ReCommerce Needs a Reboot. Poshmark sales fell over 12% after hours Wednesday, despite a sales rise of 42% in Q1. ThredUp fell in a similar fashion (groan) with a 8% drop after its own disappointing earnings of a $16.2M loss for the quarter. What do you call it when you have the opposite of earnings?

Poultrygeist. Remember those pre-pandemic days when no one was ever “out” of anything, and dozens of dipping sauces flowed from the tributaries of heaven into our drive-thru meals like the torrents of the Mighty Mississippi? Those good ol’ days are gone. Supply chain struggles across the restaurant industry have reached the hallowed doors of Chick-fil-A and the nugget whisperers are facing a saucy shortage. Customers will be limited to one sauce container per dunkable order. 

Ebay took down multiple listings on Thursday selling the coveted sauce packets for $10 for just three packets. One listing began at $15,000 for a 5 ounce bottle.

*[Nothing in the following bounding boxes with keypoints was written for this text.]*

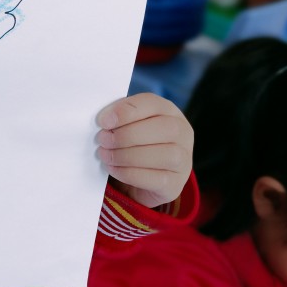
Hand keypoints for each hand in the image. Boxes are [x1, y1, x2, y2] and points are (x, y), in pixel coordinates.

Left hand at [96, 93, 192, 207]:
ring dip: (126, 155)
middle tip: (103, 140)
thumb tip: (104, 120)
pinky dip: (128, 173)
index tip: (103, 121)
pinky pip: (154, 178)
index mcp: (169, 111)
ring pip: (162, 155)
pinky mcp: (175, 183)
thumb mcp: (128, 124)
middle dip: (126, 135)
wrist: (143, 178)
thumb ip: (119, 118)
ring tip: (106, 155)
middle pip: (162, 128)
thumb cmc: (133, 143)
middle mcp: (182, 132)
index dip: (126, 111)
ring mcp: (183, 159)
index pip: (152, 103)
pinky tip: (113, 168)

Just another Milkshake Monday. In an interesting twist, IHOP announces all-you-can-drink milkshakes that benefit comedians, after a video of Adam Sandler leaving an IHOP went viral on TikTok. Hey, if going to IHOP for bottomless milkshakes is cool, consider us Miles Davis.

Fintech is Coming for Healthcare. Platforms like Afterpay and Klarna have made it commonplace to buy an expensive pair of leather boots and pay later without using a credit card. Now the model of paying for things in installments is entering other sectors and fintech apps have necessities like Health Care and Rent in their sights.